The breakfast came about when Alan wrote this blog post in Business Insider about the problems with the IPO market. I read the post and emailed him with some feedback on the parts I agreed with and the parts I disagreed with.
We decided to have breakfast and chat about it.
My going into breakfast position was that the IPO market isn’t all that it is cracked up to be. That the emerging secondary market is allowing companies to stay private longer (maybe forever) while allowing founders, angels, and early stage VCs to get liquidity. I believe that the IPO market should only be for the very best companies that can sustain value creation for long periods of time for their shareholders post the public offering. I think that is a very high threshold that most VC-backed companies cannot meet.
Alan’s going into breakfast position is that we have lost our way (read his BI post for details). Back in the days of the IPOs of Apple and Intel, great tech companies would go public at low valuations, there were dozens of small market makers who would do research on the stocks, and most of the investors in these deals were individuals. Now we have markets that are largely closed to the individual investor. VC investing is largely instititional and limited to “qualified investors” (ie rich people). The secondary markets are also largely limited to qualified investors. And the IPOs these days are sold to a dozen or so large hedge funds who are also dominated by institutional investors and rich people.
Like all good discussions, we both came away with an appreciation for each other’s point of view. I agree with Alan that we need a way to allow the individual investor to participate in the value creation that large tech companies can provide. And I recognise the the vast majority of people who have participated in the value creation from Facebook, Zynga, Twitter, and Groupon have been institutions and the very wealthy. That doesn’t seem right or fair.

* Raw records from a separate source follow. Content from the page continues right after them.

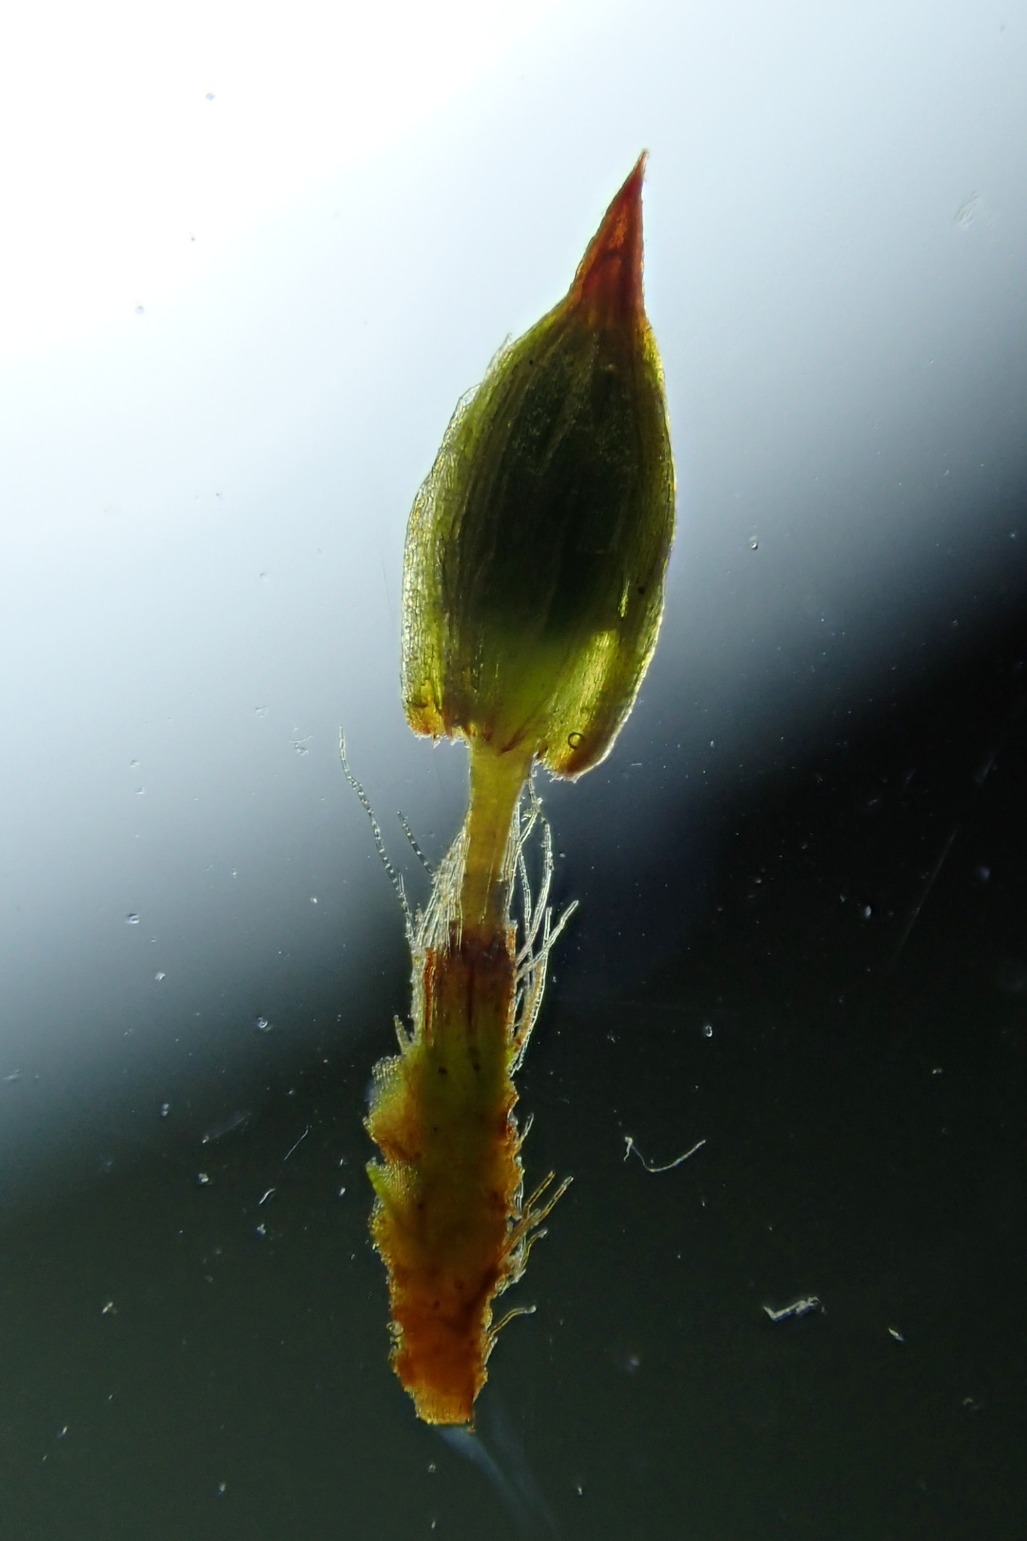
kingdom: Plantae
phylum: Bryophyta
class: Bryopsida
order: Orthotrichales
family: Orthotrichaceae
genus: Orthotrichum
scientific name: Orthotrichum stramineum
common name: Strågul furehætte
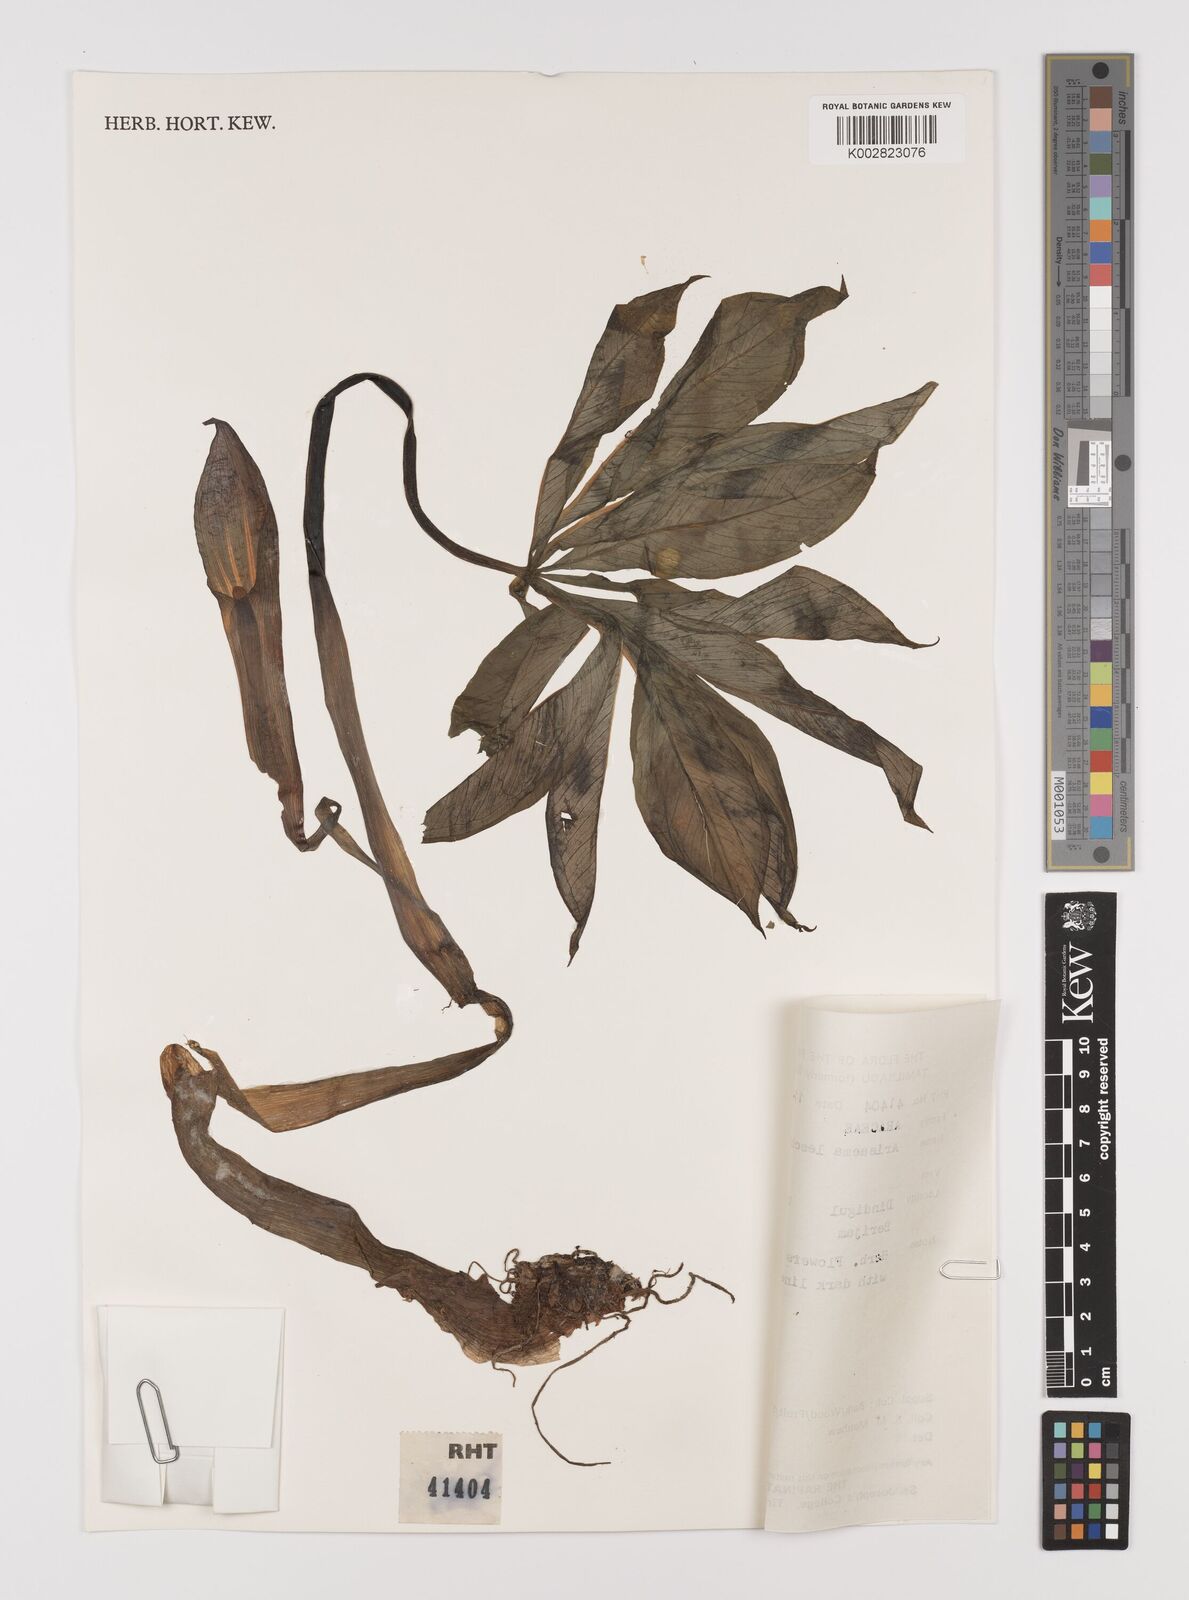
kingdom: Plantae
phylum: Tracheophyta
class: Liliopsida
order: Alismatales
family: Araceae
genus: Arisaema
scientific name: Arisaema leschenaultii
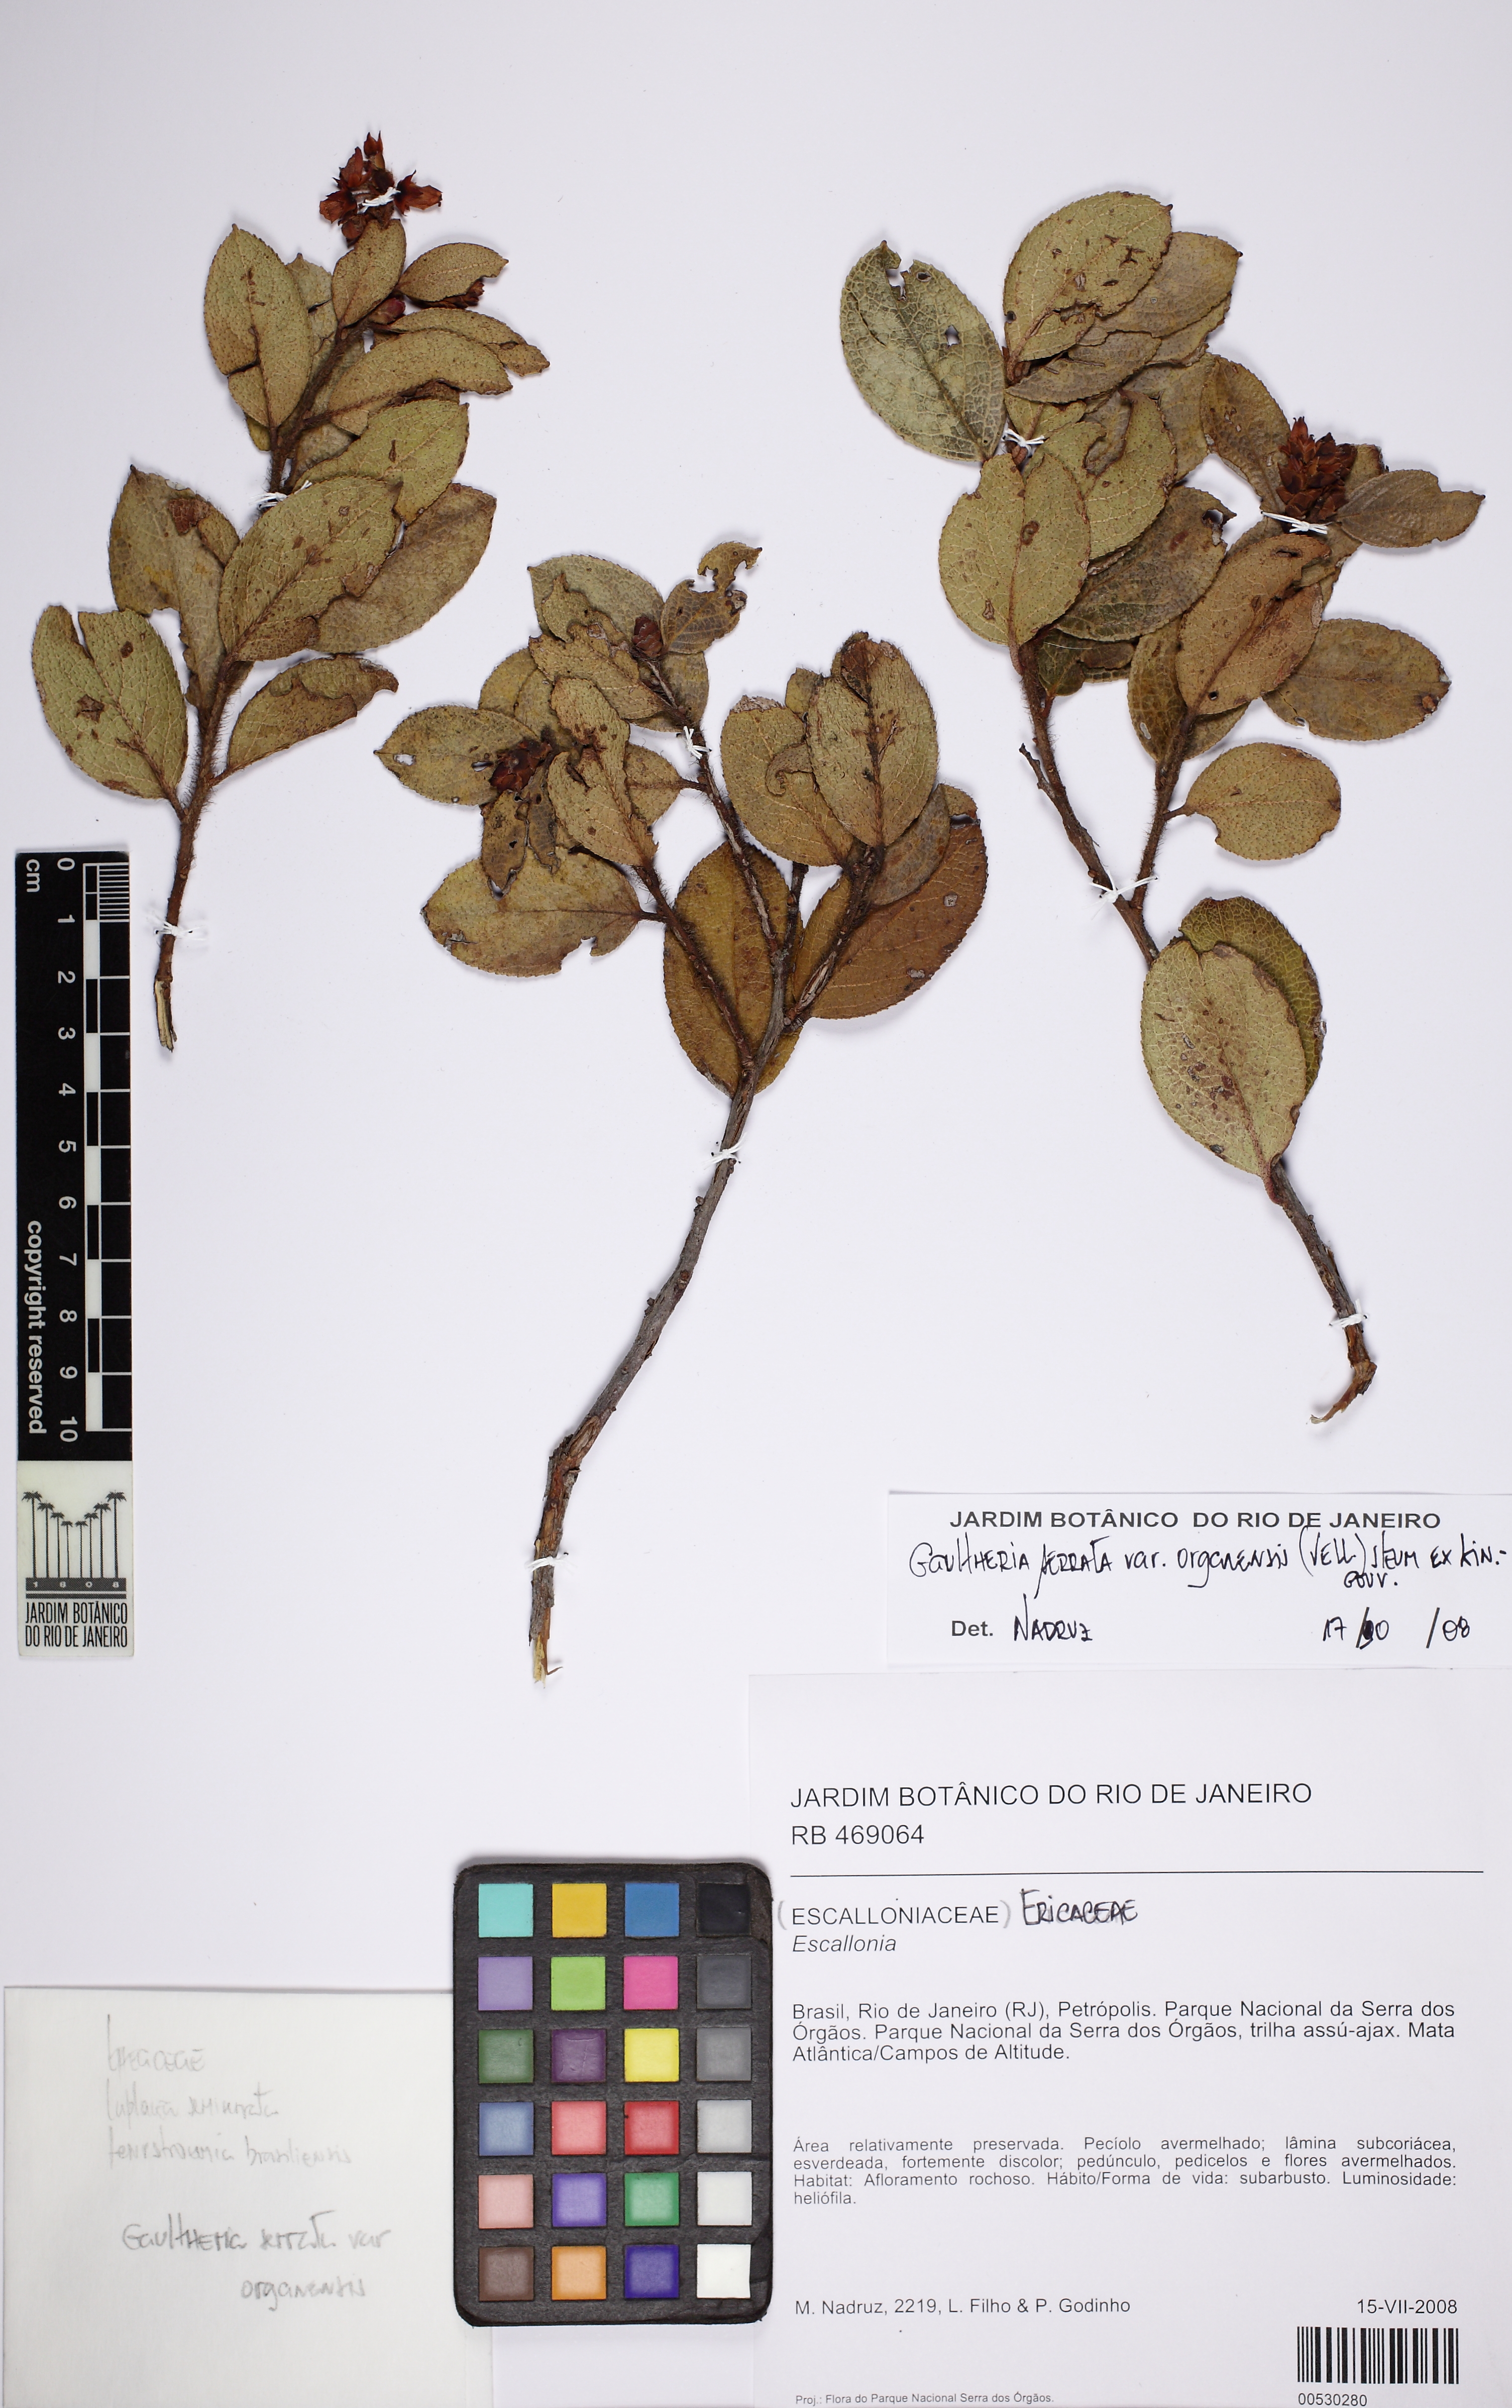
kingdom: Plantae
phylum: Tracheophyta
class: Magnoliopsida
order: Ericales
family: Ericaceae
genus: Gaultheria
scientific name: Gaultheria serrata
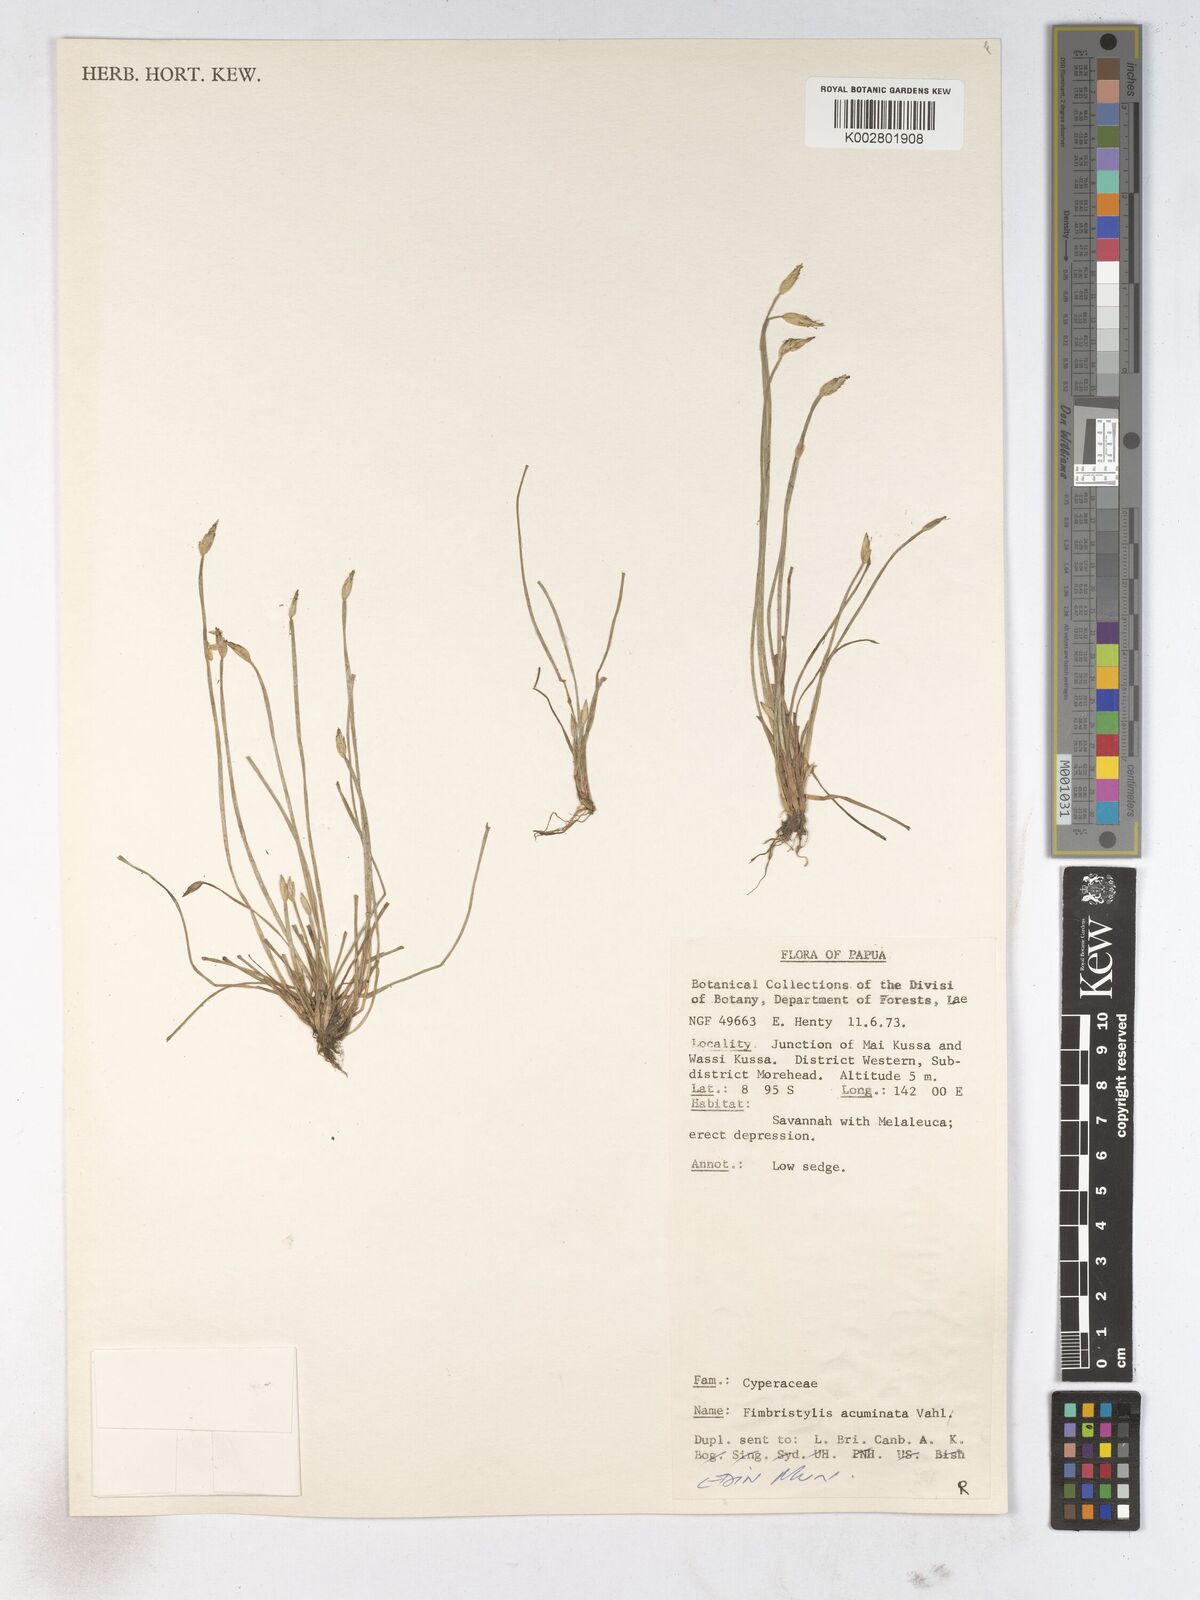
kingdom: Plantae
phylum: Tracheophyta
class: Liliopsida
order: Poales
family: Cyperaceae
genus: Fimbristylis
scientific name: Fimbristylis acuminata
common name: Pointed fimbristylis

I think the SEC needs to rethink the capital market regulations and structure we have in our country. The secondary private market is a good thing and does allow great companies to stay private longer while providing liquidity for founders, angels, and early VCs. But there are issues with the secondary markets as they exist today. There are no disclosure requirements. There is little or no way for individual investors to participate. The 500 shareholder rule is creating all kinds of problems for companies. And we don’t have a public market system that allows companies to be public at lower valuations with less capital raised. Alan believes we need a “new nasdaq” where companies can list for $250mm or less and have liquid markets in their stocks that individuals can participate in.
The US has a vibrant tech economy, a VC industry that is the envy of the world, and public markets that are highly liquid. We can and should stimulate the development of some additional layers of capital markets between the VC market and the current IPO market. A vibrant and fair secondary market that provides individuals some access and a new “low cap public market” are the natural additional layers to our current system. I’d also like to see more access for individuals into the VC market.
I hope the SEC is thinking about all of this. I hope they read Alan’s post and this post. It is important stuff.